None of this should come as a surprise: in many ways equity crowdfunding has tracked the growth of peer-to-peer lending but is about four to five years behind it. Where we are today is roughly where peer-to-peer lending was when institutional investors first entered that space. So it is only natural that this would be the time in the development of equity crowdfunding when these institutions’ interest would be piqued.
Goncalo de Vasconcelos, co-founder and chief executive of SyndicateRoom – a new breed of investor
This year we will see more discerning investors fuel serious growth in the sector, and that can only be a good thing for the industry.
What we saw in 2016 – to quote a few headlines – was the sector “growing up”, with platforms following different directions in pursuit of their core values. For SyndicateRoom, this meant an expansion into the London Stock Exchange and the creation of our fund, Fund Twenty8.
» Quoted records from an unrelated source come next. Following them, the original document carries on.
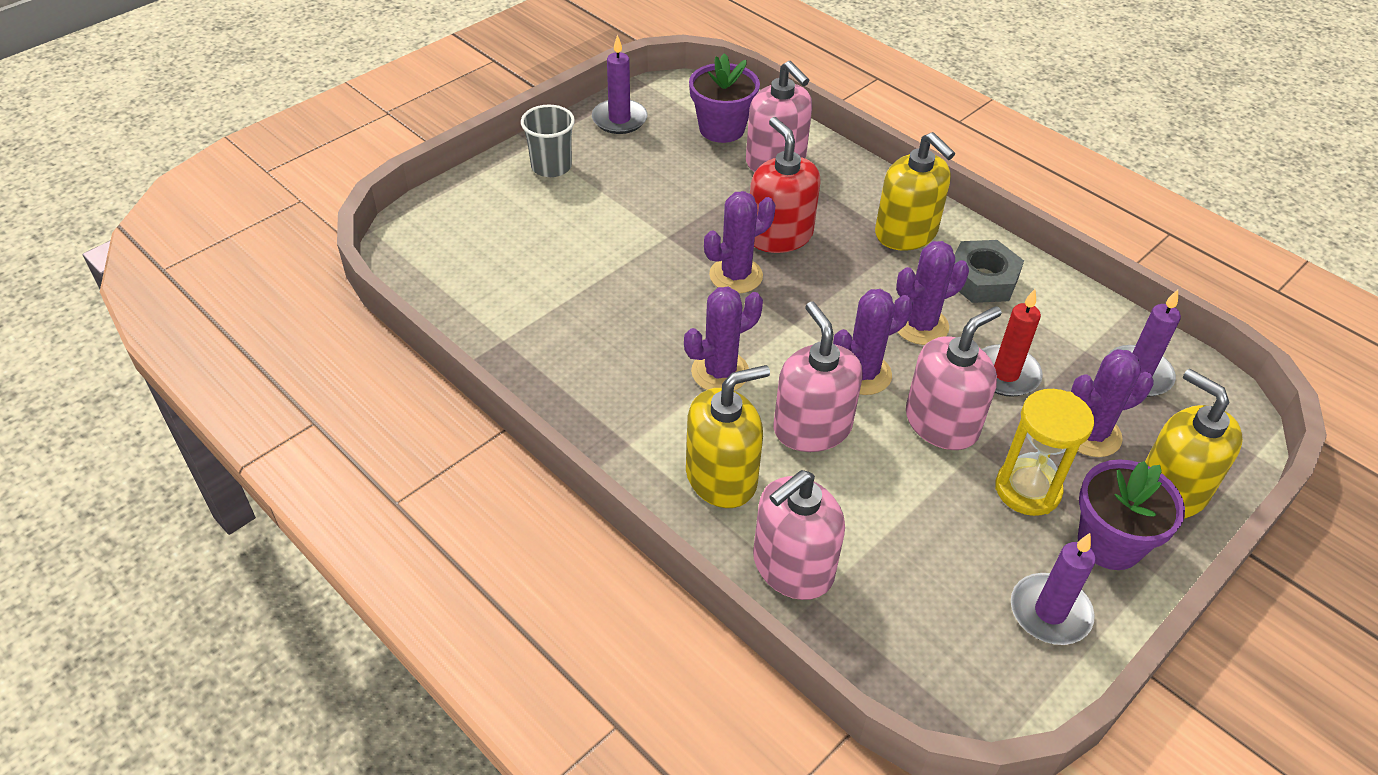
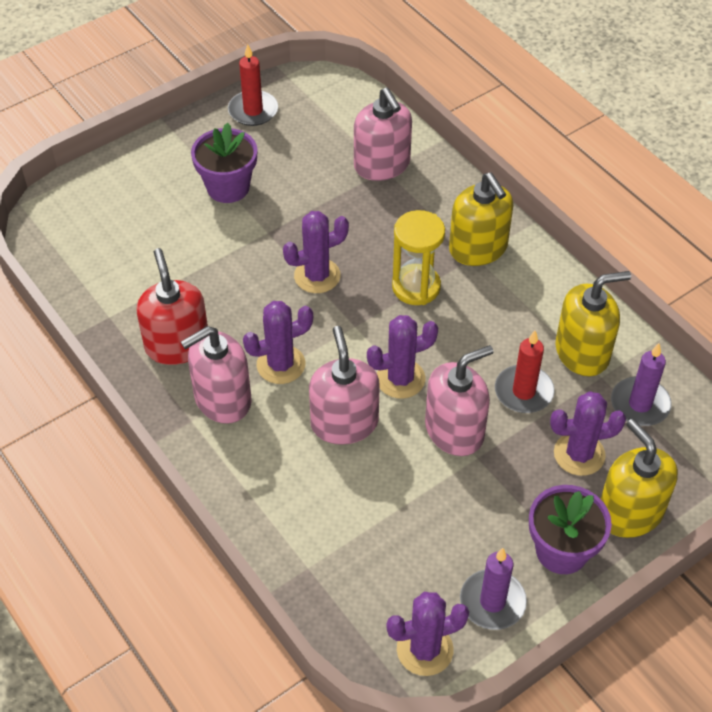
camera: 10 degrees right, 5 degrees up
(551, 166) = (183, 154): grey cup -> none
(619, 119) = (253, 111): purple candle -> red candle
(721, 477) = (258, 458): yellow soap dispenser -> yellow soap dispenser (582, 352)
(722, 129) = (342, 128): purple flower pot -> purple flower pot (228, 187)
(779, 235) = (365, 240): red soap dispenser -> red soap dispenser (177, 345)
(792, 567) = (296, 539): pink soap dispenser -> pink soap dispenser (222, 399)
(920, 325) = (464, 339): purple cactus -> purple cactus (425, 649)
(982, 279) = (532, 300): grey nut -> none
(1027, 489) = (508, 497): yellow hourglass -> yellow hourglass (416, 287)

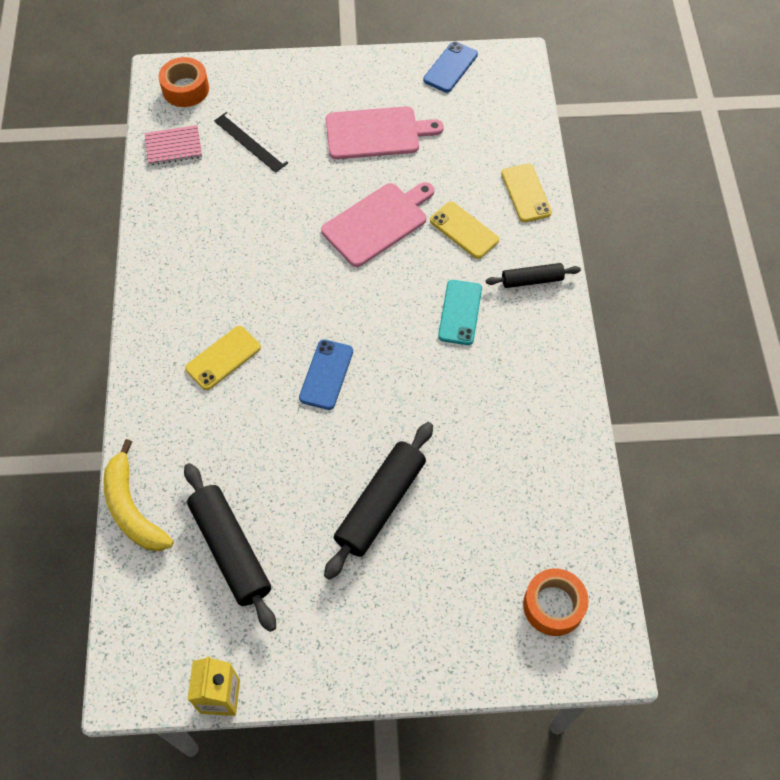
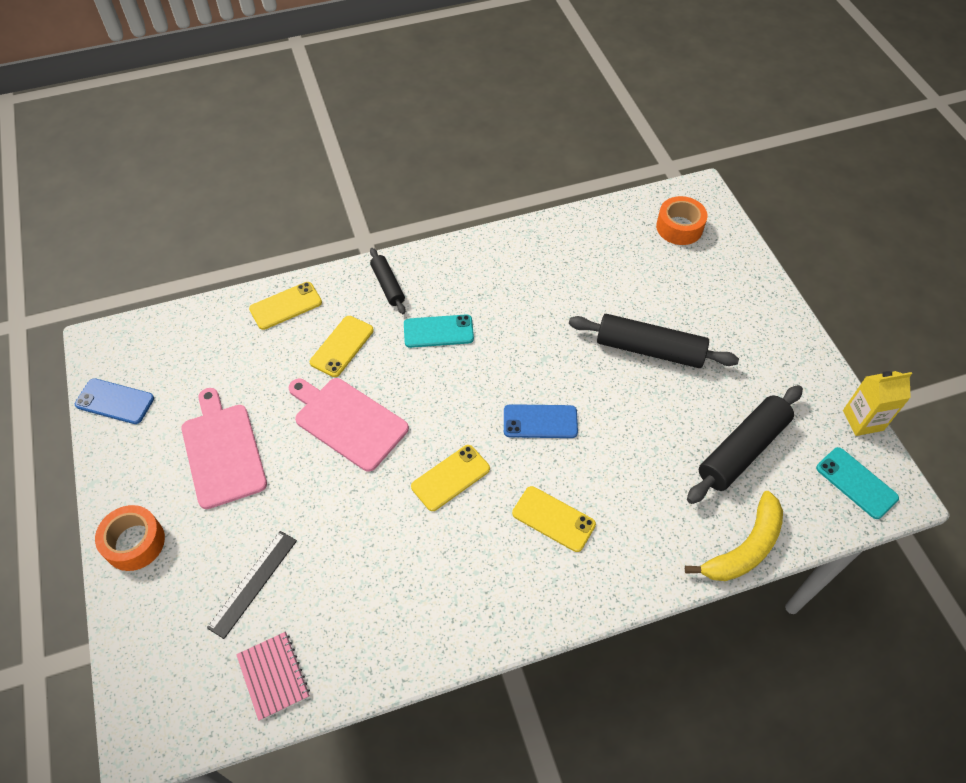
camera: 105 degrees left, 5 degrees down
(153, 649) = (856, 483): none -> turquoise phone
(185, 89) = (170, 696): orange tape -> orange tape (134, 542)
(293, 288) = (450, 478): none -> yellow phone

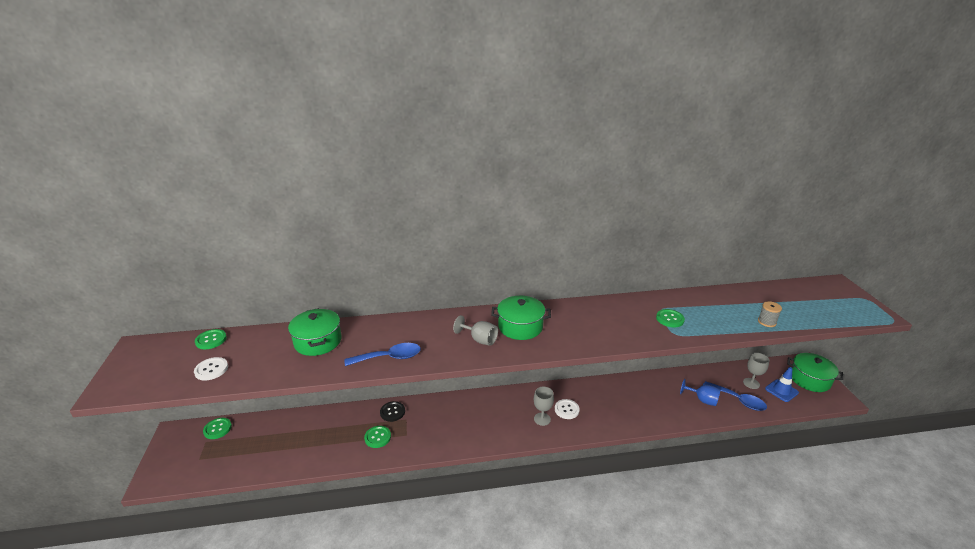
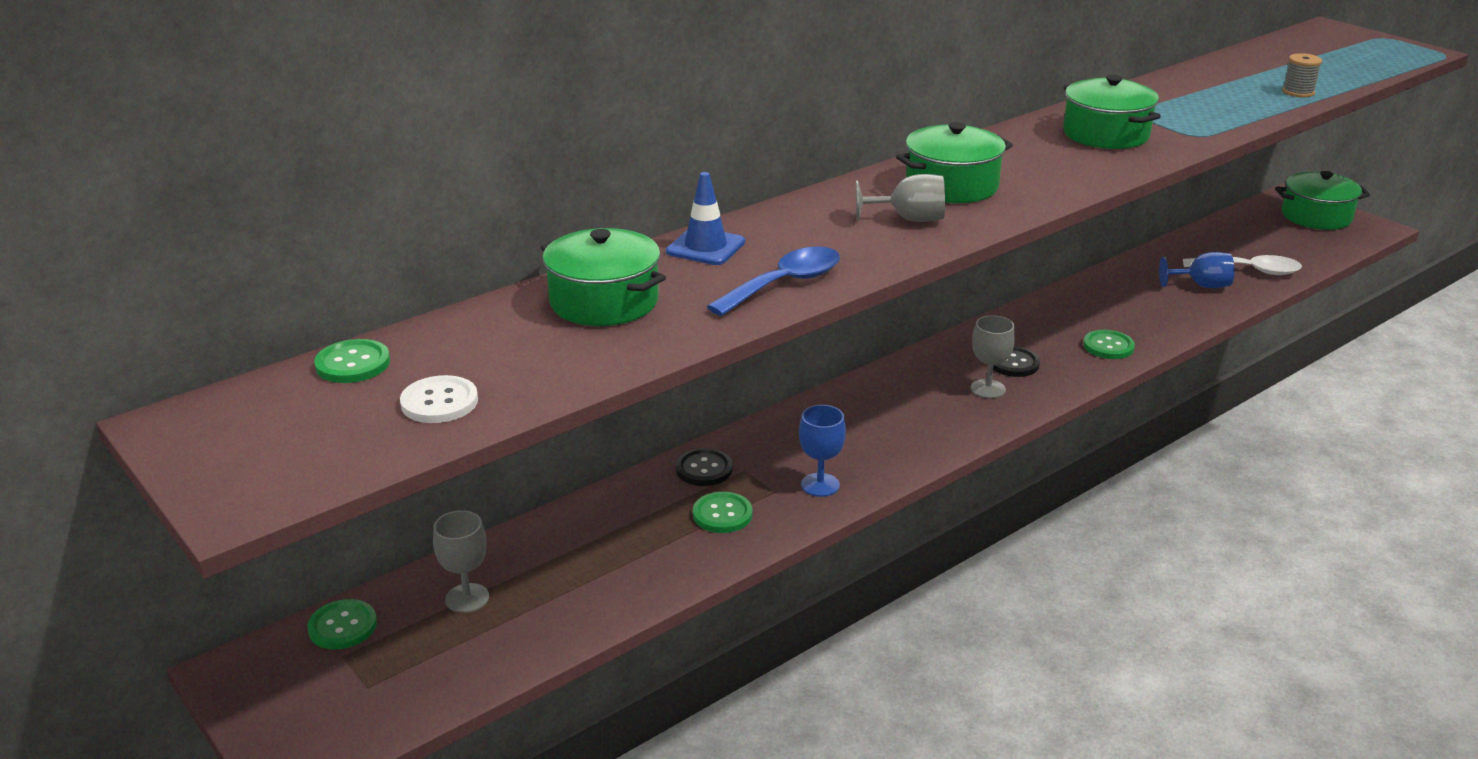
camera: 30 degrees left, 0 degrees up
(426, 439) = (820, 485): none -> blue goblet
(566, 410) = (1013, 363): white button -> black button
(628, 319) = (1106, 134): none -> green pot
(670, 319) = (1165, 120): green button -> green button (1108, 346)
(738, 400) = (1249, 271): blue spoon -> white spoon
(751, 383) = (1245, 244): grey goblet -> grey goblet (467, 598)
(781, 391) = (1294, 241): blue traffic cone -> blue traffic cone (705, 247)

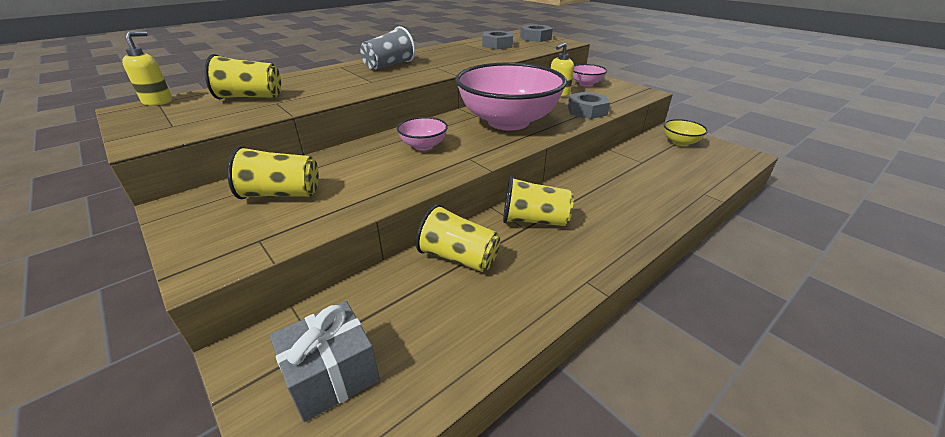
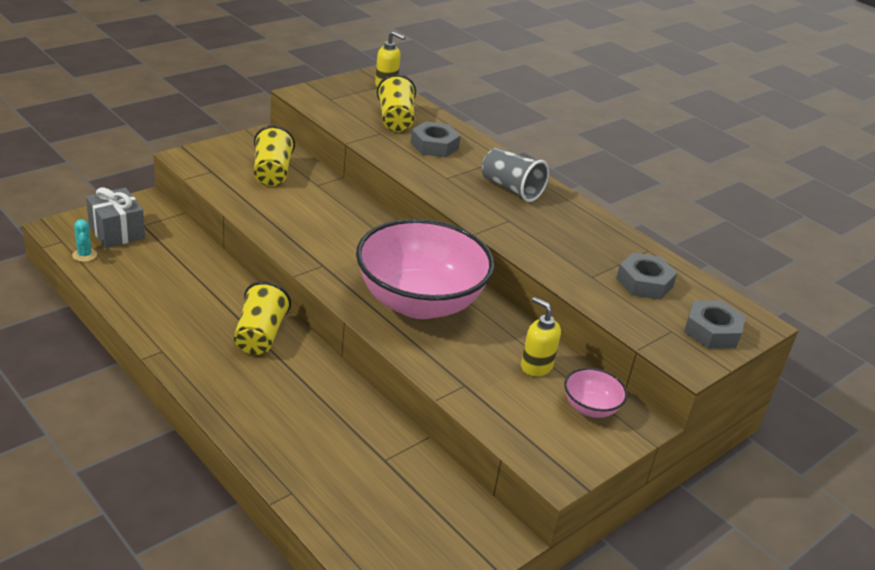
camera: 85 degrees right, 0 degrees up
(400, 405) = (84, 255): none -> turquoise cactus
(423, 146) = (354, 239): pink bowl -> none
(458, 257) = (214, 285): yellow cup -> none
(587, 111) = (460, 379): grey nut -> grey nut (434, 145)
(680, 142) = (452, 530): yellow bowl -> none

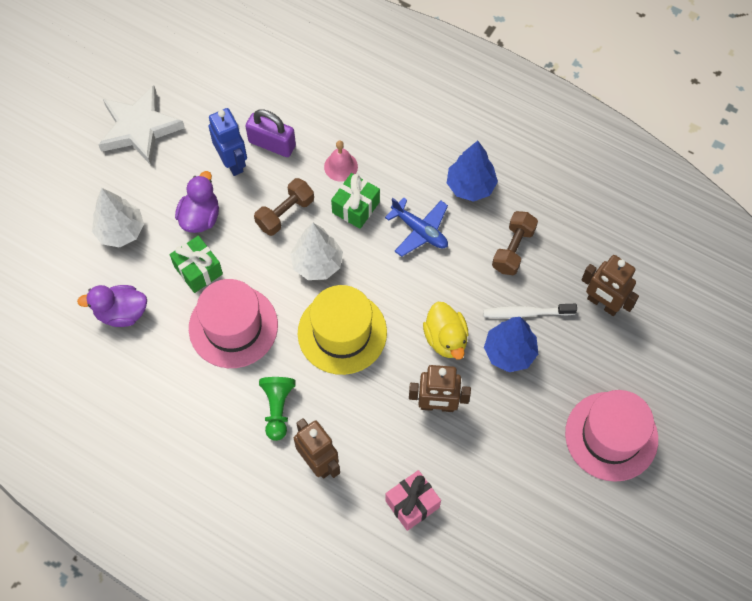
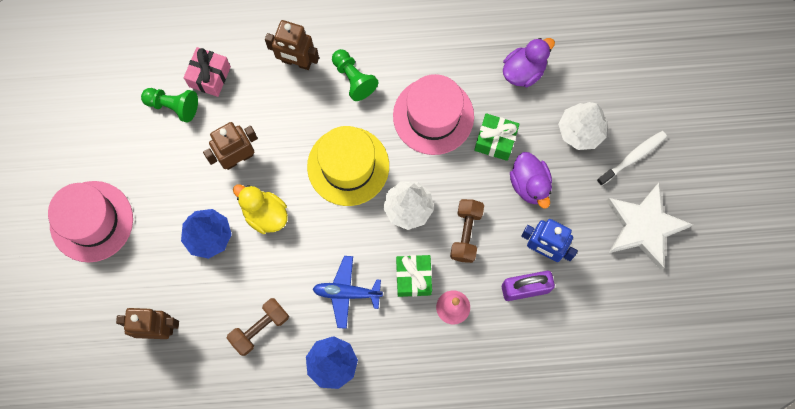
camera: 145 degrees right, 10 degrees up
(466, 497) = (173, 106): none -> green pawn
(513, 249) = (260, 328): brown dumbbell -> brown dumbbell turned 60 degrees clockwise
(526, 313) = (215, 278): white toothbrush -> white toothbrush (633, 157)

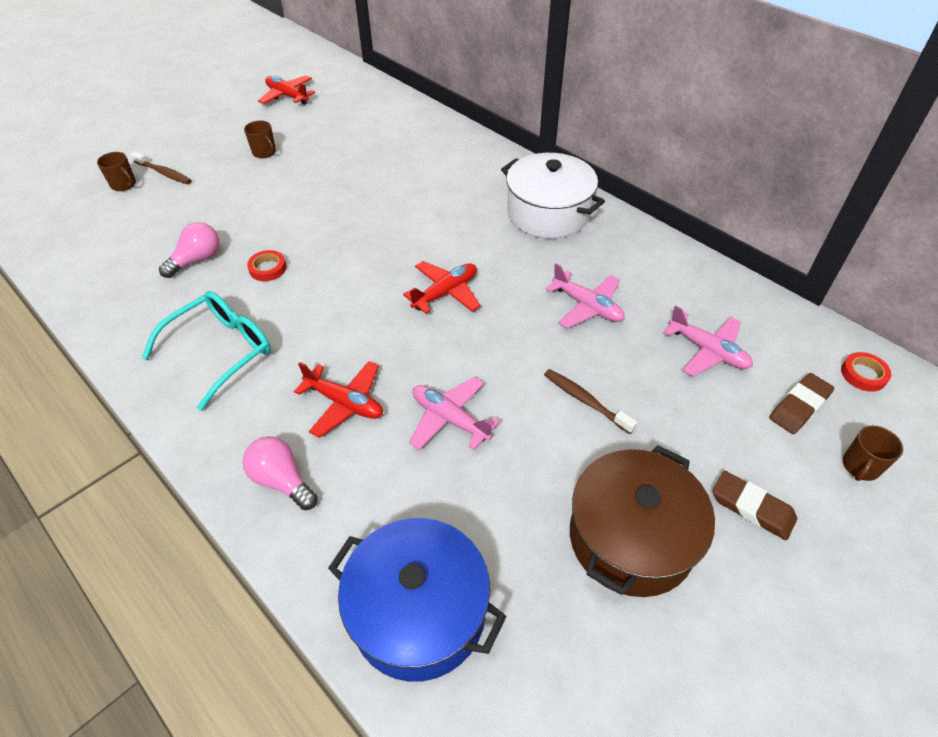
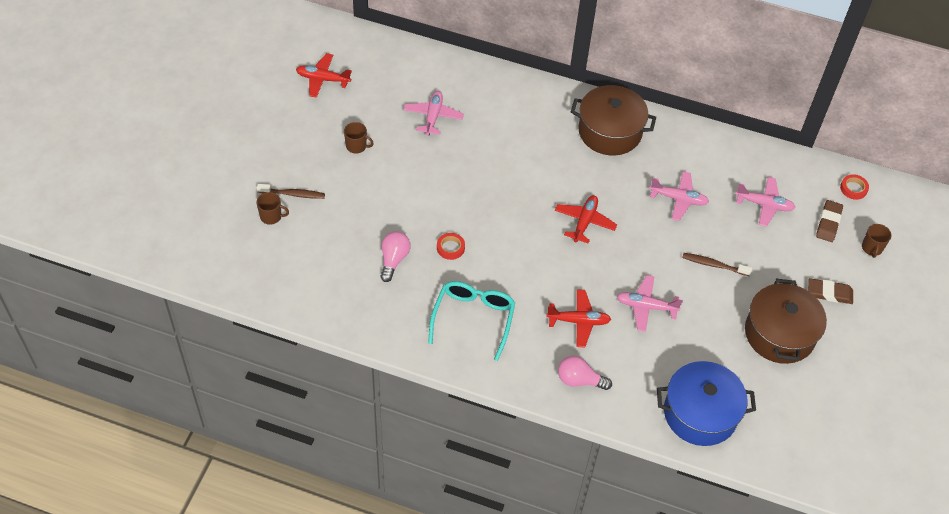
camera: 30 degrees left, 5 degrees up
(363, 149) = (433, 116): none -> pink plane
(548, 213) = (609, 132): white pot -> brown pot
As the sector continues to mature, investors will no longer comprise largely the innovators – a small group of people excited at crowdfunding’s novelty. The investors emerging in 2017 will be those who spent the past few years watching the sector develop, analysing and keeping tally of peaks and troughs. These investors see the appeal of novelty, but they also demand results; they are the early adopters. And this is where a platform’s reputation will become invaluable.
As capital invested increases, raising finance online will become the first port of call for most companies. I expect that company-led crowdfunding will remain the go-to for consumer products and services. As an investor-led platform, we will continue to look to the long term and seek out sophisticated, complex deals in life sciences, deep tech and other IP-based sectors.
In short, 2017 is when all platforms will be tried and tested. And I for one welcome it.